Sunday, April 23, 2006

Where's The Shortage?

As I mentioned yesterday, the reason the oil companies claim that they were forced to raise prices is because there is a temporary shortage, and they need to raise the price to reduce demand. But does that really work? Has anyone really cut back on driving as a result of those suddenly higher gas prices?

I know my driving patterns haven’t changed. I haven’t heard any of my co-workers or friends talk about changes in their habits. The roads still seem just as crowded where I live, and the daily traffic jams are unchanged. The airlines are still flying. Trucks are still delivering goods all over the country. My observations are certainly not scientific, but it really appears to me that there’s been no real change in demand. In the long term, that might change, as people could switch to smaller cars, hybrids, and and so on…but the price changes aren’t long term, they’re an immediate response to a temporary shortage, and only make sense if they produce an immediate effect.

So if demand hasn’t changed, but there’s a shortage, we should be seeing signs of that shortage. Where are those signs? I haven’t seen a single station shut down. I’ve heard about a few, but they seem to be scattered individual stations – I haven’t heard about any cities shut down because no one can get gas. As best as I can determine, the solution to the shortage in those few places that are experiencing it is to drive an extra block or two to the next gas station – or at worst, buy mid-grade because the station is out of regular…which of course increases your costs and the oil company’s profits.

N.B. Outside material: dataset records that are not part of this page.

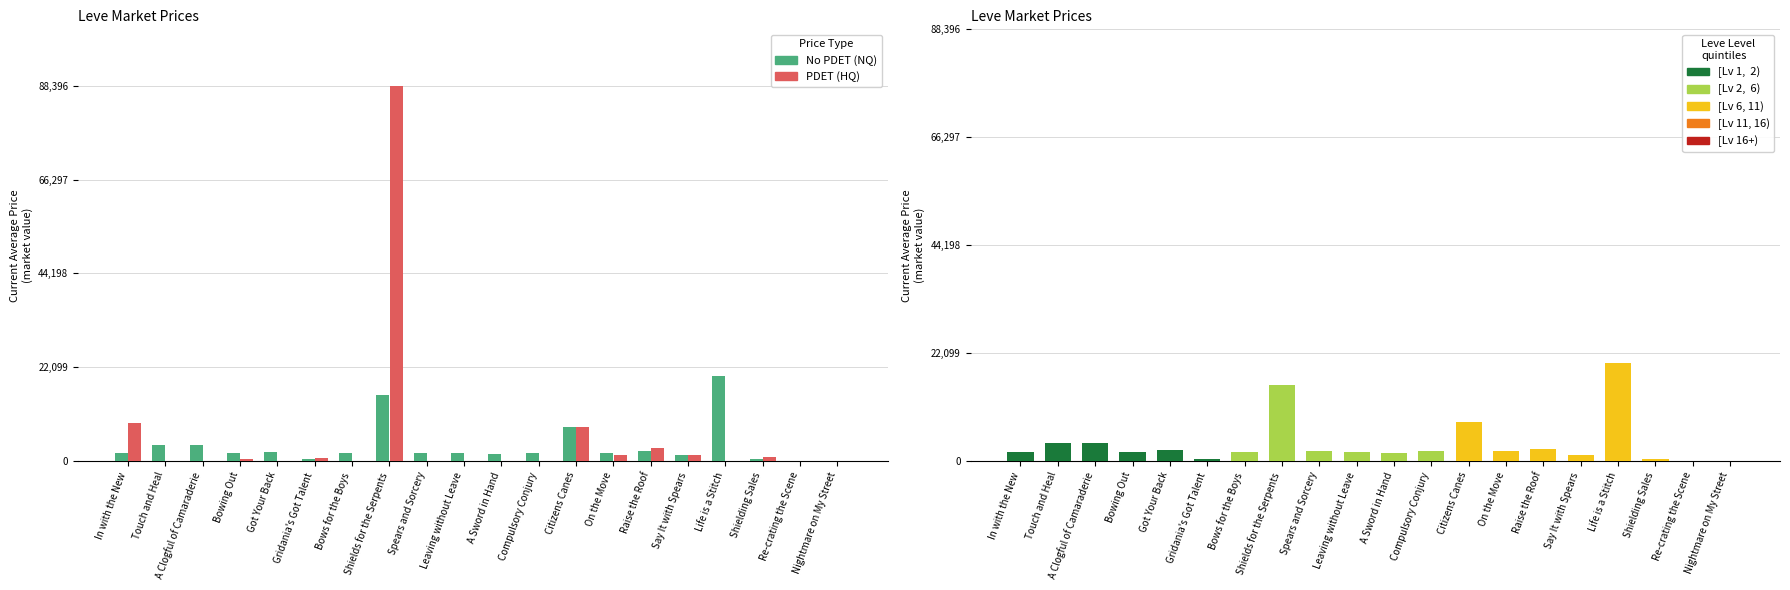

Reading left to right, transcribe all the data shown in this chart.

No PDET (NQ): In with the New=1820	Touch and Heal=3763	A Clogful of Camaraderie=3742	Bowing Out=1893	Got Your Back=2219	Gridania's Got Talent=508	Bows for the Boys=1894	Shields for the Serpents=15611	Spears and Sorcery=1997	Leaving without Leave=1821	A Sword in Hand=1604	Compulsory Conjury=1996	Citizens Canes=8027	On the Move=1987	Raise the Roof=2401	Say It with Spears=1354	Life is a Stitch=20000	Shielding Sales=401	Re-crating the Scene=0	Nightmare on My Street=0
PDET (HQ): In with the New=9000	Touch and Heal=0	A Clogful of Camaraderie=0	Bowing Out=600	Got Your Back=0	Gridania's Got Talent=799	Bows for the Boys=0	Shields for the Serpents=88396	Spears and Sorcery=0	Leaving without Leave=0	A Sword in Hand=0	Compulsory Conjury=0	Citizens Canes=8027	On the Move=1483	Raise the Roof=3035	Say It with Spears=1500	Life is a Stitch=0	Shielding Sales=1004	Re-crating the Scene=0	Nightmare on My Street=0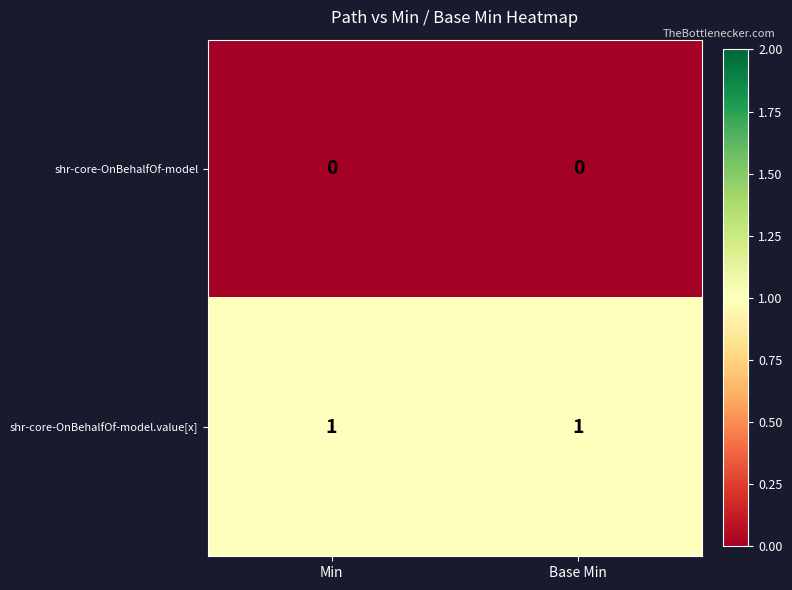

Reading left to right, extract all data points from this chart.

shr-core-OnBehalfOf-model: 0	0
shr-core-OnBehalfOf-model.value[x]: 1	1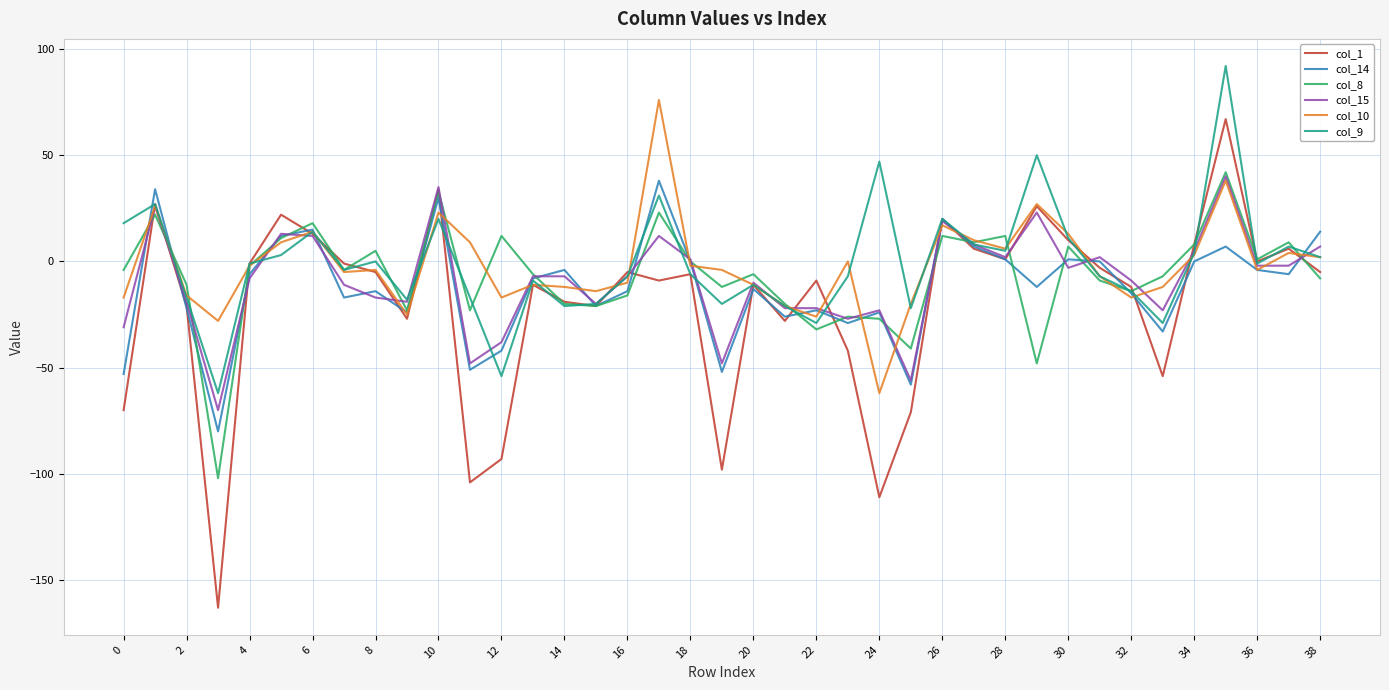

What is the smallest value displayed?

-163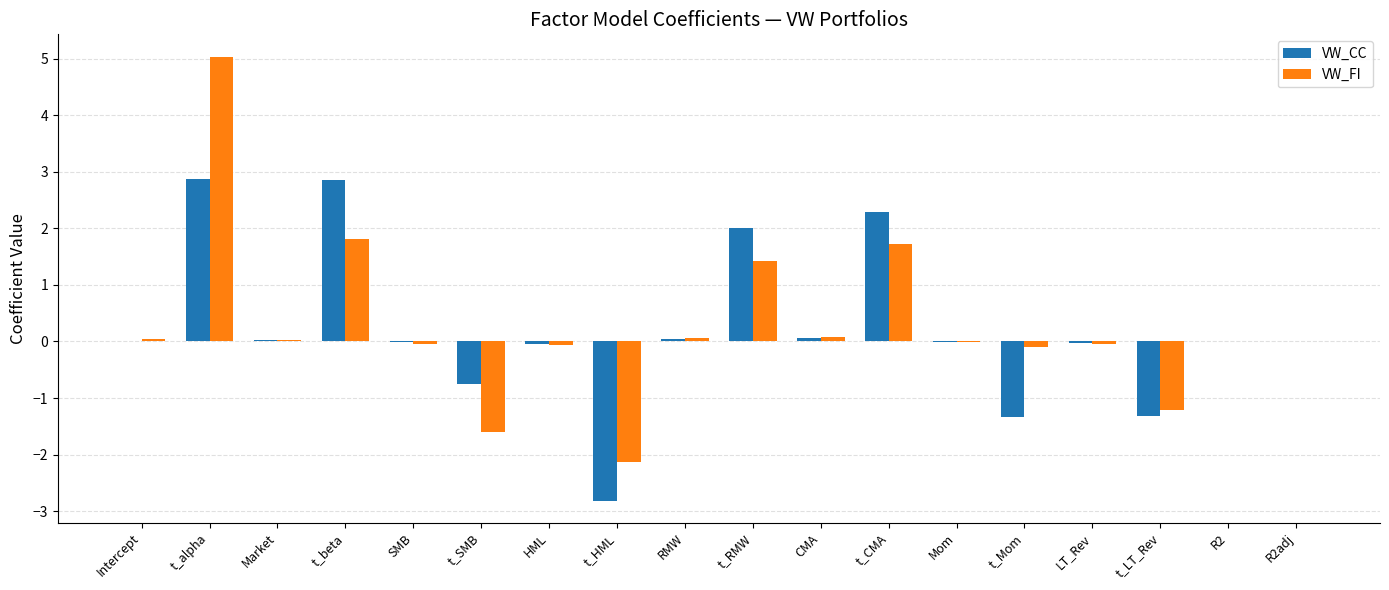

The VW_FI series shows 1.4 at t_RMW. True or false?

True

So, once again, tell me where I’m going wrong. The prices have been raised as a solution that doesn’t work to a problem we don’t have, caused by the people who profit most from the price increase. And they wonder why people are upset and asking Congress to intervene. Unfortunately, Congress is much more likely to make a lot of noise about the issue than to actually put a crimp in the profits of their biggest financial contributors.